Identify the smaller branch when one branch has to be sacrificed to continue skin incision.
Keep 3 to 5 mm away from the main STA trunk when coagulating the smaller branch.
5.2.3 Supraorbital
See ▶Fig. 5.36, ▶Fig. 5.37, ▶Fig. 5.38, ▶Fig. 5.39, ▶Fig. 5.40, ▶Fig. 5.41, ▶Fig. 5.42, ▶Fig. 5.43, ▶Fig. 5.44, ▶Fig. 5.45, ▶Fig. 5.46, ▶Fig. 5.47, ▶Fig. 5.48, ▶Fig. 5.49, and ▶Fig. 5.50.
Checklist
Palpate the supraorbital foramen and temporal line and estimate the level of the frontal skull base about 1.5 cm superior to the inner edge of the orbital rim.
Make the incision within the eyebrow and not above it.
Mobilize skin only superiorly.
Use a small drill for the burr hole for cosmetic reasons.
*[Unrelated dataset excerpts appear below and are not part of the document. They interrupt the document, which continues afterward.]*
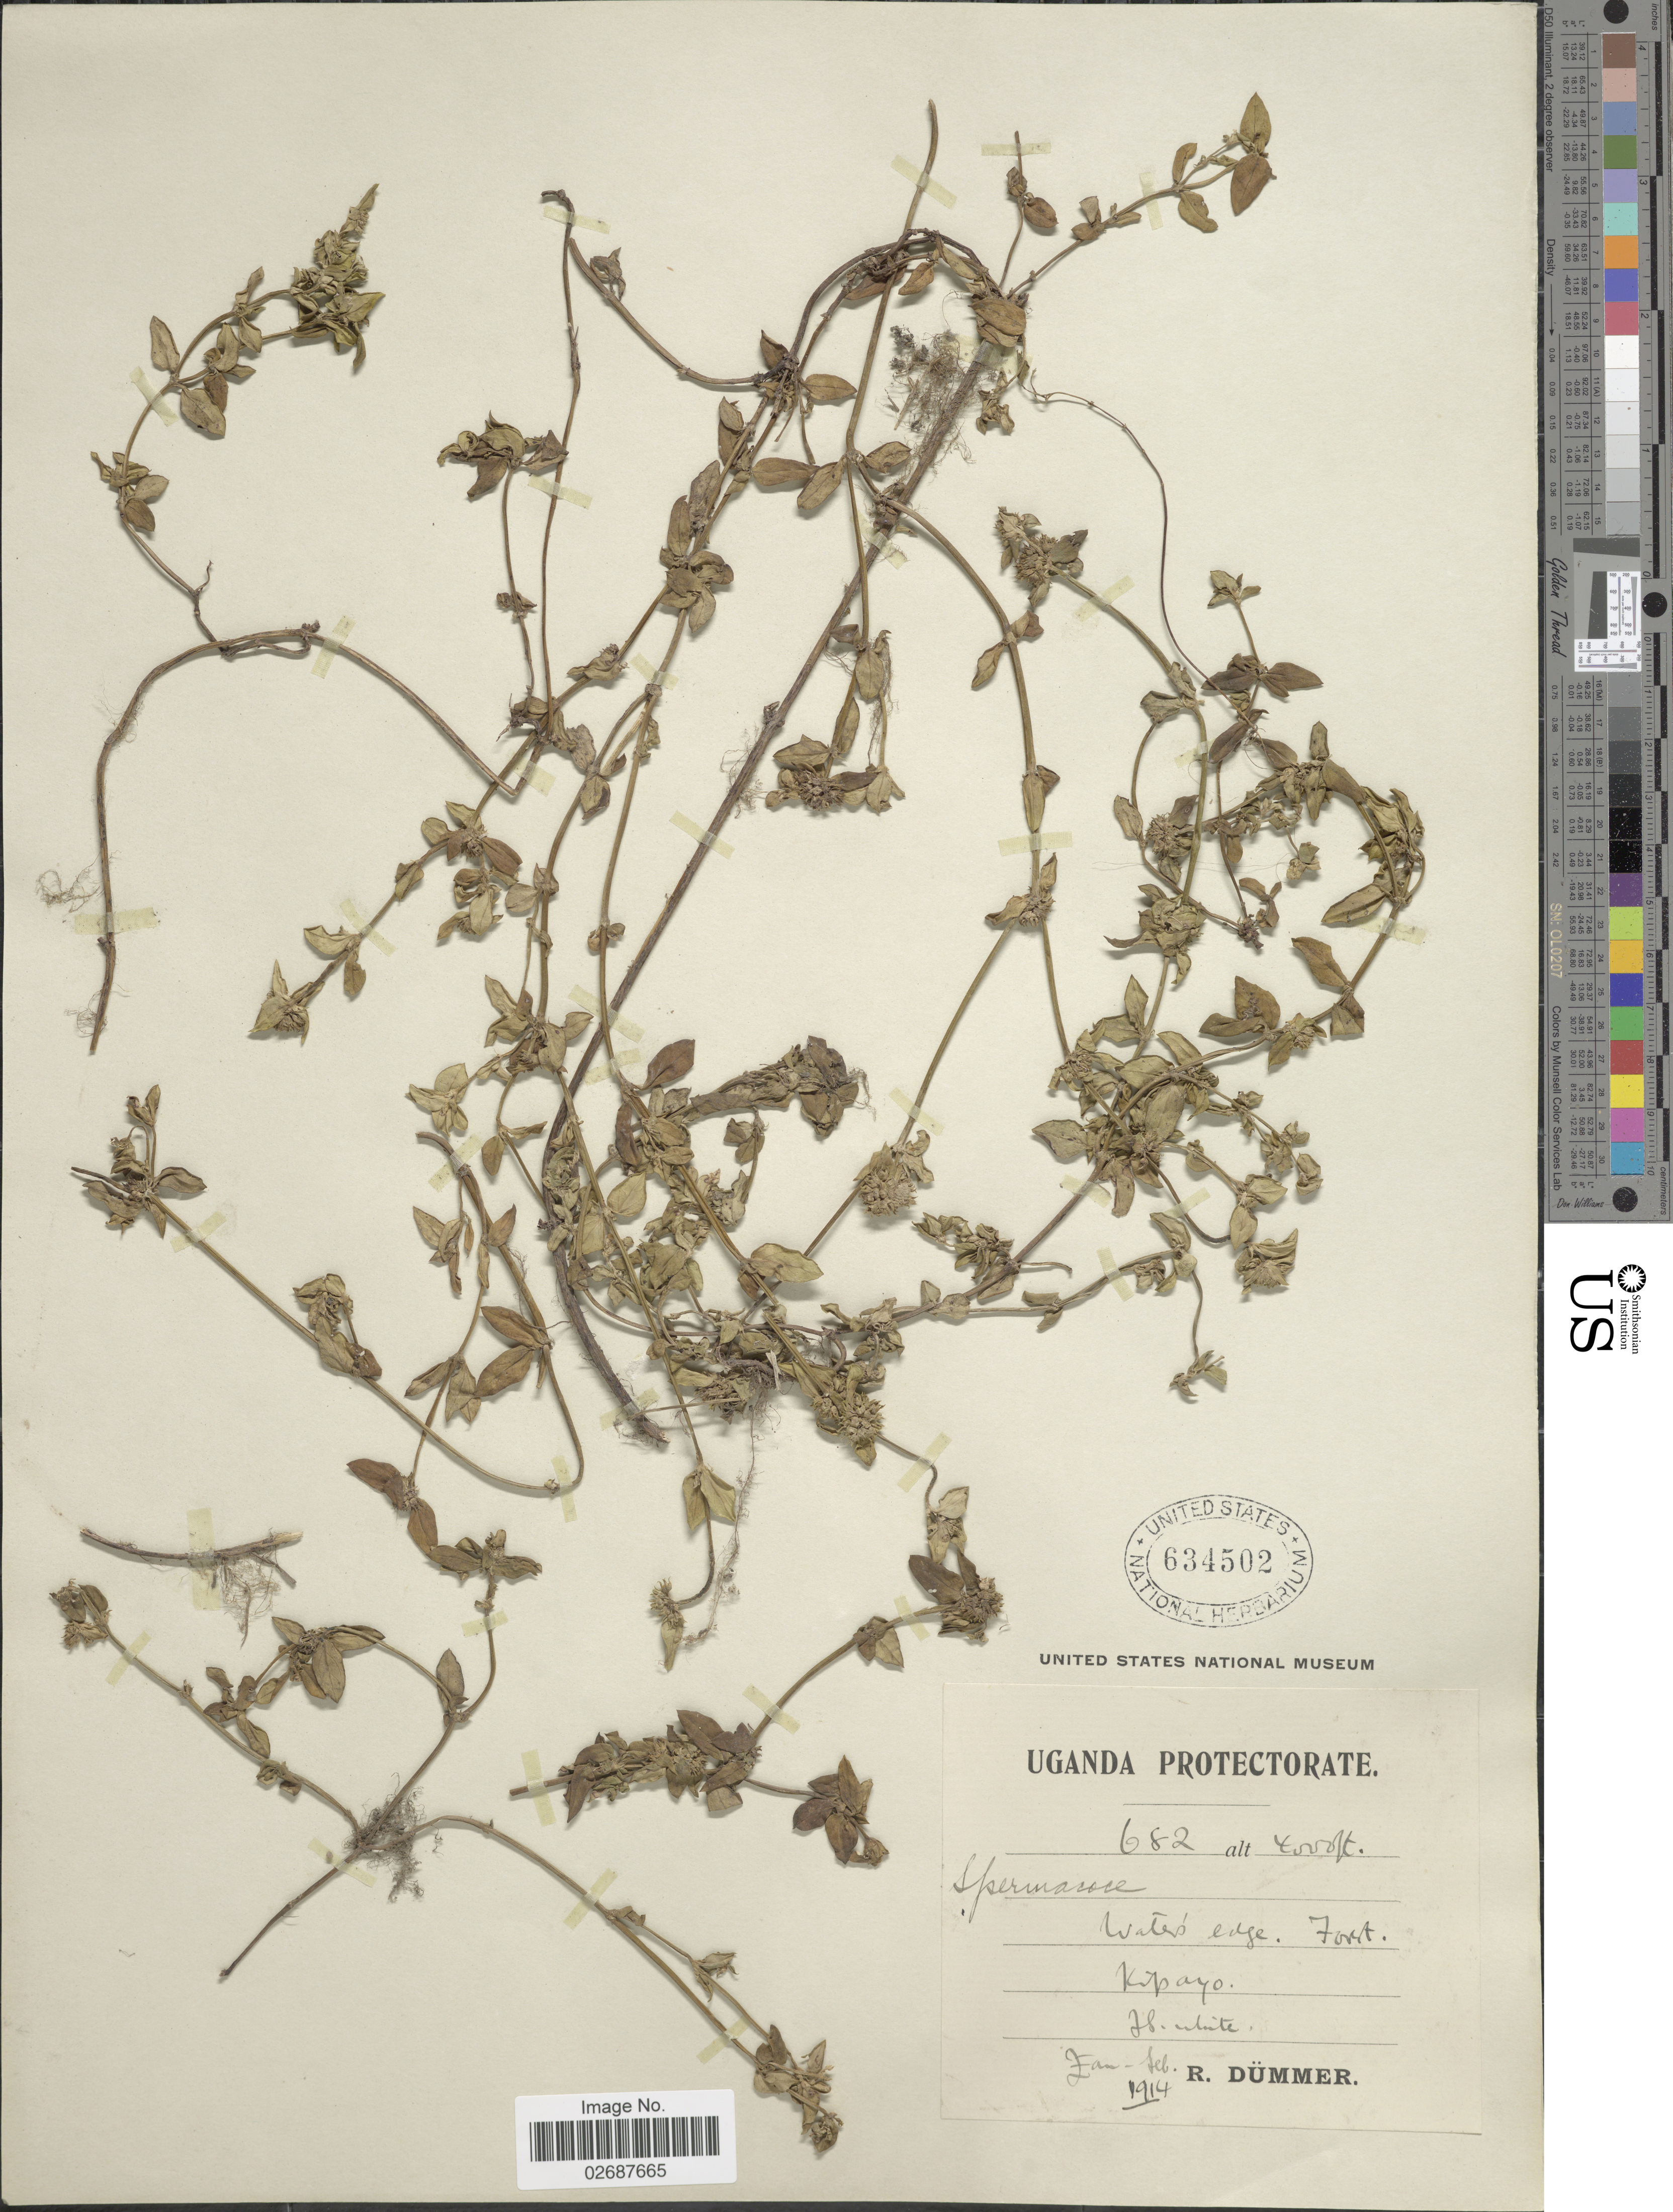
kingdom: Plantae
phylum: Tracheophyta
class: Magnoliopsida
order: Gentianales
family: Rubiaceae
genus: Borreria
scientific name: Borreria sp.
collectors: R. A. Dümmer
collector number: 682*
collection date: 1914-01/1914-02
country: Uganda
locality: Uganda Protectorate, water's edge, Kipayo.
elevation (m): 1219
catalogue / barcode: US 634502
Direct the burr toward your body when making the burr hole to avoid entering the orbita.
Angle the craniotome inferiorly during the basal cut of craniotomy.
Drill the tabula interna for better access to the base while leaving the tabula externa intact.
Detach the dura mater basally from the orbital roof and check for large jugae that obstruct your view along the anterior skull base.
Avoid superior and medial bone gaps when placing the bone flap. Cover the burr hole with temporal muscle.